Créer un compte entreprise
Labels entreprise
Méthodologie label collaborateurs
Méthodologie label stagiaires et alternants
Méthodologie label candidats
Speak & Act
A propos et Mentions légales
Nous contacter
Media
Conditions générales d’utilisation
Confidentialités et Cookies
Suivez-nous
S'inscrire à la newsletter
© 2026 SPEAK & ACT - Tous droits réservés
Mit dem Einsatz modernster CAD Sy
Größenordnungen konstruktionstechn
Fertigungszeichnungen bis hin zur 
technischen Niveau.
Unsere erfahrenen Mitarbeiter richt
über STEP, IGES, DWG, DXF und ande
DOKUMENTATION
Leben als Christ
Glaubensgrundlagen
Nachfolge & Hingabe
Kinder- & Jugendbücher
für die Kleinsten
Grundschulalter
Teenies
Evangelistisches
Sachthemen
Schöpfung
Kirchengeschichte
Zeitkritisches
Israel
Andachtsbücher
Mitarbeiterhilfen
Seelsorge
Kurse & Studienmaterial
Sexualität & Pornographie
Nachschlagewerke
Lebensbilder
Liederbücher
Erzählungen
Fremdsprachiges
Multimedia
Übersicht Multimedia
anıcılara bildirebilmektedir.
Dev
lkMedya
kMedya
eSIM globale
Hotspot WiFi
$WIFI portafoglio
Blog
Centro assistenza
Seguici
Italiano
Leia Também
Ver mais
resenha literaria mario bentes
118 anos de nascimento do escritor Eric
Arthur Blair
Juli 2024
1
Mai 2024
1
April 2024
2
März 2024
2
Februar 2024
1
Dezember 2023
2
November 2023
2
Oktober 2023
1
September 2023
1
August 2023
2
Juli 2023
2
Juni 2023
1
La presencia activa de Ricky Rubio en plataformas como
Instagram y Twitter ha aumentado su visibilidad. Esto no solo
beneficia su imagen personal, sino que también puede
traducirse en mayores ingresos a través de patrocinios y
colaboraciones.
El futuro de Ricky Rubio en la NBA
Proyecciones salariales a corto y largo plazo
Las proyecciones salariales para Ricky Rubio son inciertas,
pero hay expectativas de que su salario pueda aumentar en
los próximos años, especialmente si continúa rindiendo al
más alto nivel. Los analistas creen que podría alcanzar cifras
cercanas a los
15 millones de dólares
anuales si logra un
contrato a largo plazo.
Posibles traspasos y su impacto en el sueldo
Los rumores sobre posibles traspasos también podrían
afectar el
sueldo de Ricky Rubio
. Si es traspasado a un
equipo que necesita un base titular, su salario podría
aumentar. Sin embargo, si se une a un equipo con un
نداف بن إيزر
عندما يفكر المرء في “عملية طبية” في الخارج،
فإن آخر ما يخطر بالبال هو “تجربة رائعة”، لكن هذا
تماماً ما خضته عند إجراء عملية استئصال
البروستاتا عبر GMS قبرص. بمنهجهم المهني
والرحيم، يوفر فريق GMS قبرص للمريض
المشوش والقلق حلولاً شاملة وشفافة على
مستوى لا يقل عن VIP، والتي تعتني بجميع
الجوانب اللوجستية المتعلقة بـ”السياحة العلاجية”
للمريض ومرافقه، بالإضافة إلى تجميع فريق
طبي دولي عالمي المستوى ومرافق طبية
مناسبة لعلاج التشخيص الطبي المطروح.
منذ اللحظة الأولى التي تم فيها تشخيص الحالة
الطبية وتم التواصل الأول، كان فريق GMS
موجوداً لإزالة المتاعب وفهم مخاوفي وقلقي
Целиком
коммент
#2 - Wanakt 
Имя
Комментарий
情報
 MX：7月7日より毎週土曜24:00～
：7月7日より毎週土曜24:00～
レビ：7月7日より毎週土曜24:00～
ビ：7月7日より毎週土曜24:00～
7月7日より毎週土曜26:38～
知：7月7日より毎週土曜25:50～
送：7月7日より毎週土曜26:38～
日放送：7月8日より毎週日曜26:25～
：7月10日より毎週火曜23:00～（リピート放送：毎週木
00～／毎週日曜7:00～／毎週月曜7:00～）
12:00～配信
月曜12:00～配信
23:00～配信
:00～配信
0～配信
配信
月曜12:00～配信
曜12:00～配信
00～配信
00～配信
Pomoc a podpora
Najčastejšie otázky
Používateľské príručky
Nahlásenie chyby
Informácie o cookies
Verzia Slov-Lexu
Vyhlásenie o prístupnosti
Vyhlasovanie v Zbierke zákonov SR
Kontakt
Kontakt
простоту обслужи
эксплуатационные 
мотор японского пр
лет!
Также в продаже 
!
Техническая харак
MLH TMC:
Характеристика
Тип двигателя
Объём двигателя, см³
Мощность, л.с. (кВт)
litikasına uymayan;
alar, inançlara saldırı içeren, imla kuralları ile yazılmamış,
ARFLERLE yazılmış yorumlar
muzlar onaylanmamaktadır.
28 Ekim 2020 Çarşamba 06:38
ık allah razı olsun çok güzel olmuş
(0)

_BRIEF_
Retype the first line of the entries and every line after it, please, through the line that contains "S'inscrire à la newsletter". Add nothing.

_RESULT_
Créer un compte entreprise
Labels entreprise
Méthodologie label collaborateurs
Méthodologie label stagiaires et alternants
Méthodologie label candidats
Speak & Act
A propos et Mentions légales
Nous contacter
Media
Conditions générales d’utilisation
Confidentialités et Cookies
Suivez-nous
S'inscrire à la newsletter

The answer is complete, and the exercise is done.